Fertility returns gradually, although it is not clear yet how many times men can safely use the method without permanently affecting their sperm count. Investigators are fine-tuning equipment and techniques in small pilot studies and a bigger study is planned in rats.

. . .and can permanently close the sperm tube

A Californian company, Vitality Medical Products, is developing the HIFU-machine (high-intensity focused ultrasound) to close the sperm tube permanently without surgery. The small transducer is clamped round the scrotal skin, closing the sperm tube after a minute's zapping.

Hurdle to development

The future of male contraception looks promising, but there is one huge hurdle. Most of the new inventions appear to work in the laboratory and in early trials, but they need millions of pounds more investment before they reach the marketplace.

Lissner says that if more money is not put in, these new products “will simply languish in the laboratories. Male contraception is the forgotten stepchild of research. Pharma companies, governments and foundations just haven't invested enough.”

She says that risk-averse pharmaceutical companies are put off by the liability involved in testing contraceptives on healthy young men. Many methods are now stalling at the point where it becomes expensive - taking it to animal and human trials. Development should no longer be left to the profit-motivated will of these companies, she says. Instead the British and US governments and other charitable foundations must step in to fund the next tier of trials.

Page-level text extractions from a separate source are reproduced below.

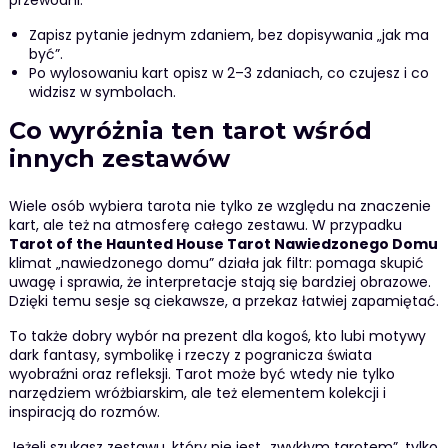
przewodni.
Zapisz pytanie jednym zdaniem, bez dopisywania „jak ma
być”.
Po wylosowaniu kart opisz w 2–3 zdaniach, co czujesz i co
widzisz w symbolach.
Co wyróżnia ten tarot wśród
innych zestawów
Wiele osób wybiera tarota nie tylko ze względu na znaczenie
kart, ale też na atmosferę całego zestawu. W przypadku
Tarot of the Haunted House Tarot Nawiedzonego Domu
klimat „nawiedzonego domu” działa jak filtr: pomaga skupić
uwagę i sprawia, że interpretacje stają się bardziej obrazowe.
Dzięki temu sesje są ciekawsze, a przekaz łatwiej zapamiętać.
To także dobry wybór na prezent dla kogoś, kto lubi motywy
dark fantasy, symbolikę i rzeczy z pogranicza świata
wyobraźni oraz refleksji. Tarot może być wtedy nie tylko
narzędziem wróżbiarskim, ale też elementem kolekcji i
inspiracją do rozmów.
Jeżeli szukasz zestawu, który nie jest „zwykłym tarotem”, tylko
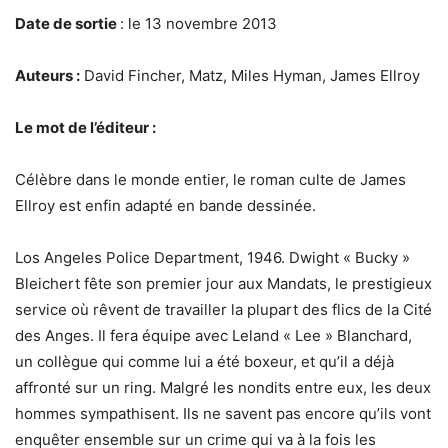
Date de sortie
: le 13 novembre 2013
Auteurs :
David Fincher, Matz, Miles Hyman, James Ellroy
Le mot de l’éditeur :
Célèbre dans le monde entier, le roman culte de James
Ellroy est enfin adapté en bande dessinée.
Los Angeles Police Department, 1946. Dwight « Bucky »
Bleichert fête son premier jour aux Mandats, le prestigieux
service où rêvent de travailler la plupart des flics de la Cité
des Anges. Il fera équipe avec Leland « Lee » Blanchard,
un collègue qui comme lui a été boxeur, et qu’il a déjà
affronté sur un ring. Malgré les nondits entre eux, les deux
hommes sympathisent. Ils ne savent pas encore qu’ils vont
enquêter ensemble sur un crime qui va à la fois les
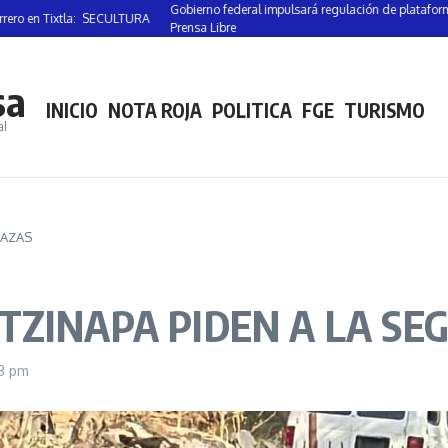
Gobierno federal impulsará regulación de plataformas digit
n Tixtla: SECULTURA
Prensa Libre
sa
INICIO
NOTA ROJA
POLITICA
FGE
TURISMO
al
LAZAS
ZINAPA PIDEN A LA SEG
53 pm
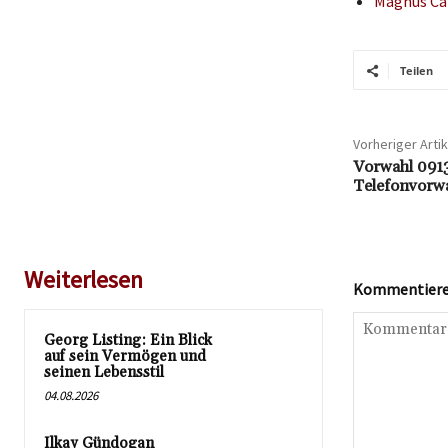
Magnus Ca
Teilen
Vorheriger Artik
Vorwahl 0913
Telefonvorwa
Weiterlesen
Kommentieren
Georg Listing: Ein Blick
auf sein Vermögen und
seinen Lebensstil
04.08.2026
Ilkay Gündogan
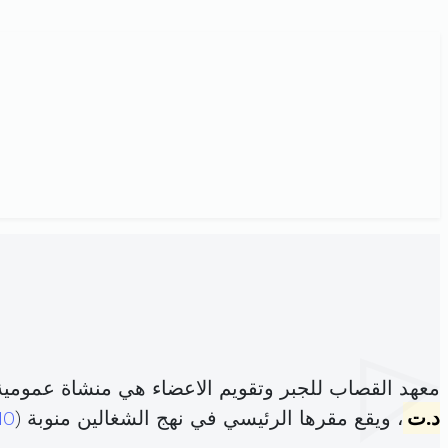
معهد القصاب للجبر وتقويم الاعضاء هي منشاة عمومي
د.ت
، ويقع مقرها الرئيسي في نهج الشغالين منوبة (
10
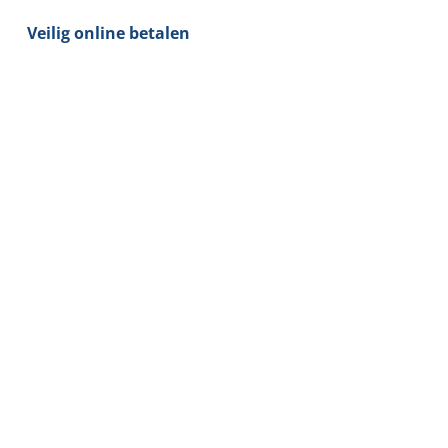
Veilig online betalen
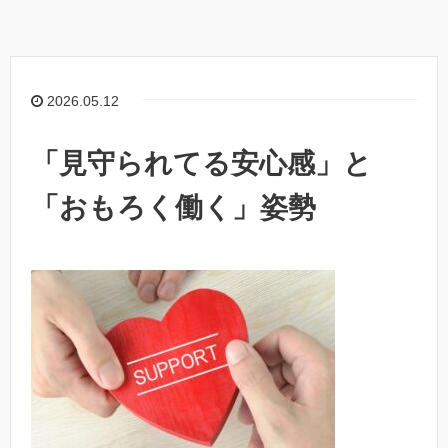
2026.05.12
「見守られてる安心感」と
「おもろく働く」姿勢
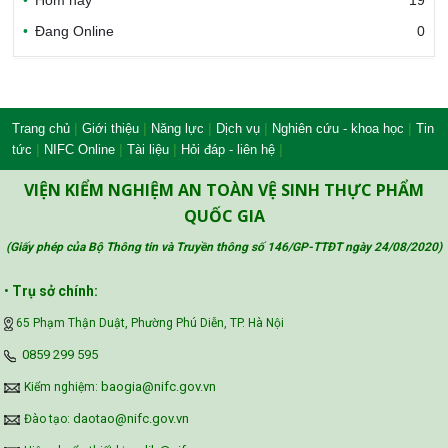
Hôm nay
19
Đang Online
0
Bộ Nông nghiệp và Môi trường
Công đoàn Y tế Việt Nam
|
|
|
|
|
Trang chủ
Giới thiệu
Năng lực
Dịch vụ
Nghiên cứu - khoa học
Tin
|
|
|
|
tức
NIFC Online
Tài liệu
Hỏi đáp - liên hệ
VIỆN KIỂM NGHIỆM AN TOÀN VỆ SINH THỰC PHẨM
Safe Food for Growth Project (SAFEGRO)
QUỐC GIA
(Giấy phép của Bộ Thông tin và Truyền thông số 146/GP-TTĐT ngày 24/08/2020
)
Vietnam Center for Food Safety Risk
•
Trụ sở chính:
Assessment (VFSA)
65 Phạm Thận Duật, Phường Phú Diễn, TP. Hà Nội
‪0859 299 595‬
baogia@nifc.gov.vn
Kiểm nghiệm:
daotao@nifc.gov.vn
Đào tạo:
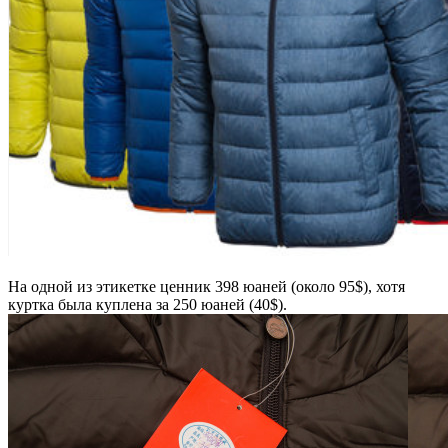
На одной из этикетке ценник 398 юаней (около 95$), хотя
куртка была куплена за 250 юаней (40$).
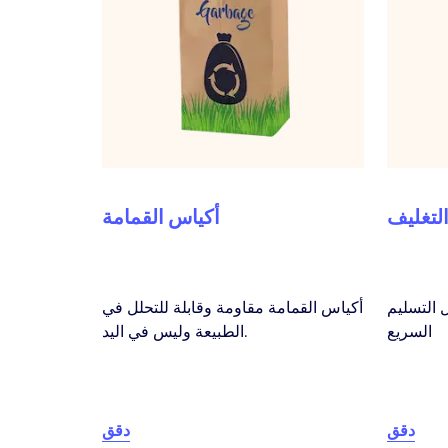
لتغليف
أكياس القمامة
 التسليم
أكياس القمامة مقاومة وقابلة للتحلل في
السريع
الطبيعة وليس في اليد.
دقق
دقق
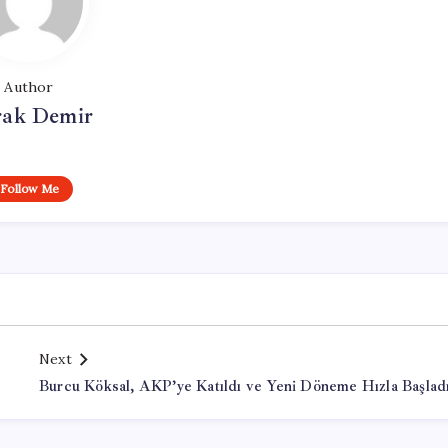
Author
ak Demir
Follow Me
Next
Burcu Köksal, AKP’ye Katıldı ve Yeni Döneme Hızla Başlad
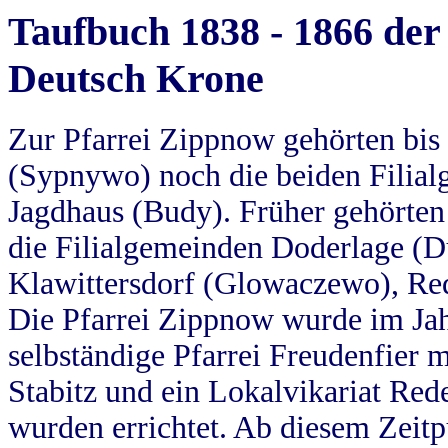
Taufbuch 1838 - 1866 der
Deutsch Krone
Zur Pfarrei Zippnow gehörten bi
(Sypnywo) noch die beiden Filial
Jagdhaus (Budy). Früher gehörten 
die Filialgemeinden Doderlage (D
Klawittersdorf (Glowaczewo), Red
Die Pfarrei Zippnow wurde im Jah
selbständige Pfarrei Freudenfier m
Stabitz und ein Lokalvikariat Red
wurden errichtet. Ab diesem Zeitp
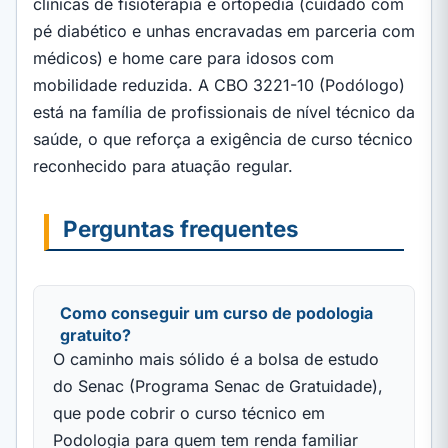
clínicas de fisioterapia e ortopedia (cuidado com
pé diabético e unhas encravadas em parceria com
médicos) e home care para idosos com
mobilidade reduzida. A CBO 3221-10 (Podólogo)
está na família de profissionais de nível técnico da
saúde, o que reforça a exigência de curso técnico
reconhecido para atuação regular.
Perguntas frequentes
Como conseguir um curso de podologia
gratuito?
O caminho mais sólido é a bolsa de estudo
do Senac (Programa Senac de Gratuidade),
que pode cobrir o curso técnico em
Podologia para quem tem renda familiar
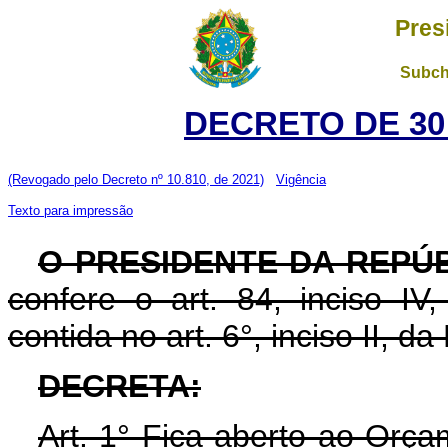
Pres
Subch
DECRETO DE 30
(Revogado pelo Decreto nº 10.810, de 2021)
Vigência
Texto para impressão
O PRESIDENTE DA REPÚ
confere o art. 84, inciso IV
contida no art. 6°, inciso II, d
DECRETA:
Art. 1° Fica aberto ao Orça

“There are plenty of new methods in the pipeline. Yes, research is important, but the pipeline' is actually full now. Highest priority is to get these methods that already exist in the laboratory to the market.

“This is vital if we want something truly new. Men now want to take responsibility and control of contraception. The idea that men aren't willing to participate is clearly out of date.”

Demand for these new devices is so high that Male Contraceptives Coalition (MCC), the charity that runs has been inundated with queries about where men can get hold of them. But at present they can be accessed only through clinical trials.

You could always decide to take your fertility into your own hands and experiment with heat methods, says the MCC. This is the rather low-tech option of sitting in a very hot bath for 21 consecutive days, as espoused in the 1950s by the Swiss doctor Dr Martha Vogeli. Famous for her “hot sitz” baths, she insisted that the method provided six months' contraception because heating the testes inhibits sperm production.

Finally, for the truly adventurous, there is always hope that the banker Wayne T. Walston will manufacture his US patent number 5063939, a battery-powered scrotum heater designed to be worn for two hours each day. Suddenly, a simple condom seems appealing.

The long journey

Why no male pill?

The first human trials of a hormonal male pill began in the early Nineties. So why are we still waiting?


The major stumbling block is the risks involved in men taking hormones like testosterone and progestogen to stop sperm production. They may cause mood swings, enlarged breast tissue, hair loss and a possible increased risk of prostate cancer.


Trials have indicated that it can take months to stop sperm production, with regular injections or implants. More worryingly, hormones don't seem to work in up to 20 per cent of men.


Drug companies have not piled money into the male pill because they don't see a mass market for it, says David Brown, who runs the charity Vasectomy Information ( Organon, now part of Schering-Plough, the American pharmaceutical company, has closed its hormonal male contraceptive programme, and says that future development in this area is unlikely. They say that men are unlikely to accept hormone injections and implants for widespread everyday use.


Most research is now in university labs on a smaller scale. Non-hormonal methods, like sperm-blocking devices, look likely to be on offer first.